Fragmento del texto
------------------------

En ediciones anteriores de esta Revista Hegemonía se hacía una proyección de lo que debería llegar a ser, más temprano que tarde, el poskirchnerismo o la etapa posterior al periodo de dos décadas en las que entre Néstor Kirchner y Cristina Fernández alteraron profundamente la política argentina. En este espacio se ha observado con especial atención desde mediados del 2020 en adelante la operación de sentido cuyo fin había sido desde el principio la neutralización del kirchnerismo para reordenar el juego con la imposición de un proyecto político que no puede existir si el kirchnerismo existe. El nuevo ciclo en la Argentina tiene necesariamente que ser poskirchnerista, porque una nueva etapa no podrá iniciarse si el kirchnerismo sigue vigente o al menos expectante de volver a ganar las elecciones.
La explicación de por qué eso es así no está puntualmente en la naturaleza del propio kirchnerismo ni de la política argentina, sino en las categorías de la ciencia política general. Los ciclos existen y se diferencian entre sí fundamentalmente porque los actores que los animan van cambiando en el tiempo, los que fueron protagonistas en un ciclo anterior deben necesariamente dejar de existir para dar paso a la llegada de un ciclo posterior, porque de lo contrario no hay cambio. Por eso se equivocaron tanto los comentaristas en los medios cuando anunciaron “el fin del kirchnerismo” año tras año desde el 2008 en adelante: con la máxima referente de esa parcialidad aún gobernando y luego expectante de volver a hacerlo el ciclo político seguía siendo el mismo, la sola presencia de esa dirigente en el tablero garantizaba la continuidad de una época. El “fin del kirchnerismo” anunciado por los Luis Majul, los Nelson Castro y demás opinólogos mientras Cristina Fernández estuvo plenamente vigente siempre fue, como se ve, una expresión de deseo.

------------------------

Datos de entrada

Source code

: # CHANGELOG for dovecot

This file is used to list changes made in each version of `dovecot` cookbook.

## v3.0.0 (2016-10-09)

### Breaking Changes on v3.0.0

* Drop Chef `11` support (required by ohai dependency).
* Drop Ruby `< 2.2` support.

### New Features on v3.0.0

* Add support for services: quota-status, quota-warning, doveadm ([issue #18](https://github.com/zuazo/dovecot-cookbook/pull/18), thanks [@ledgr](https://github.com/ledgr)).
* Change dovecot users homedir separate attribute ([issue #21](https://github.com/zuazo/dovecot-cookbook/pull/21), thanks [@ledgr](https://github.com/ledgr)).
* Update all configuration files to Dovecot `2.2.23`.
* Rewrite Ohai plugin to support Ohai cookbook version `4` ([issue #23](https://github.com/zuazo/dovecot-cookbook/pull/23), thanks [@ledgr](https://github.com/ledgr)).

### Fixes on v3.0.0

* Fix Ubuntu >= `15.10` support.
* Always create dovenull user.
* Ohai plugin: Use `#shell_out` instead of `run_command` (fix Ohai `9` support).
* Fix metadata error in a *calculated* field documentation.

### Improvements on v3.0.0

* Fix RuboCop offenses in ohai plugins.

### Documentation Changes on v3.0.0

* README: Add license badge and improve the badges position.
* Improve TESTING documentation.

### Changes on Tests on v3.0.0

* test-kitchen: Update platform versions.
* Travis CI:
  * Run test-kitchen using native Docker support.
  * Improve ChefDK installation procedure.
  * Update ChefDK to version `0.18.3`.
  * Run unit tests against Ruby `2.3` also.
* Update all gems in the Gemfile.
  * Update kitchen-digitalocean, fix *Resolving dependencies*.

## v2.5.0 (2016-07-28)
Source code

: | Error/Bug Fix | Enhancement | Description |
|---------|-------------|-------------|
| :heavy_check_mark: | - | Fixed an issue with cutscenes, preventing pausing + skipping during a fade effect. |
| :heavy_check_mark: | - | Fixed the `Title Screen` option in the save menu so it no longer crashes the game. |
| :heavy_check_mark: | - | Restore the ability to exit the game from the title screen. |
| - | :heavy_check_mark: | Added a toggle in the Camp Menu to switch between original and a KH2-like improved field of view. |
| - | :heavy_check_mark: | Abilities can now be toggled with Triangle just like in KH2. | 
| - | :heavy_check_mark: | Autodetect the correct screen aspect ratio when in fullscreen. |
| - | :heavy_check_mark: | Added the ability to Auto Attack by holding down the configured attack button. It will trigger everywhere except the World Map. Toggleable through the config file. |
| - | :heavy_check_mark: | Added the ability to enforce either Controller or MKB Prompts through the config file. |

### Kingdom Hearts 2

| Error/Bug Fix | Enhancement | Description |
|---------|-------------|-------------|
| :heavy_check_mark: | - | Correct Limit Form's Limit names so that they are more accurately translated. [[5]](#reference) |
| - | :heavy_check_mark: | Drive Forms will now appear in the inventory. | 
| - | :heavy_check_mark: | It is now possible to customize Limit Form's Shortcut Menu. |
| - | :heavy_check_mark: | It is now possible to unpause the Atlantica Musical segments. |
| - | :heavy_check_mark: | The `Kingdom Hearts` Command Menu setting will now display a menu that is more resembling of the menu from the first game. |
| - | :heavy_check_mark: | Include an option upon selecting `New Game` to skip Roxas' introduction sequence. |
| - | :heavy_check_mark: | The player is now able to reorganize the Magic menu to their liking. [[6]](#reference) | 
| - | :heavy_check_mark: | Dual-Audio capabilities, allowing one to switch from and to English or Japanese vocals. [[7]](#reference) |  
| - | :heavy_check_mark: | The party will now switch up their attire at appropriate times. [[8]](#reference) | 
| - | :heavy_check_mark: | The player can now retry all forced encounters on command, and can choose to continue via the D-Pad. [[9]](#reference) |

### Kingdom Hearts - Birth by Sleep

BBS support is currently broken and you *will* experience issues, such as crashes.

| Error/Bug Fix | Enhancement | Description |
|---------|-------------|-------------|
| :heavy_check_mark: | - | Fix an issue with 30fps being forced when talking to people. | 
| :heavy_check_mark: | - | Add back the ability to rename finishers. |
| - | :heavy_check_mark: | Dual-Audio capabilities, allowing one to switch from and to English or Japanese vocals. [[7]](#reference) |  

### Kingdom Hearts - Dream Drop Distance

------------------------

Partes del ejercicio
• A. Según el texto sobre el poskirchnerismo, ¿desde qué año anunciaron año tras año los comentaristas en los medios "el fin del kirchnerismo"?
• B. Transcribe de las entradas las líneas que van desde la que contiene "### Breaking Changes on v3.0.0" hasta la que contiene "### New Features on v3.0.0", ambas incluidas.

Soluciones en orden
• A. Desde el 2008.

• B.
### Breaking Changes on v3.0.0

* Drop Chef `11` support (required by ohai dependency).
* Drop Ruby `< 2.2` support.

### New Features on v3.0.0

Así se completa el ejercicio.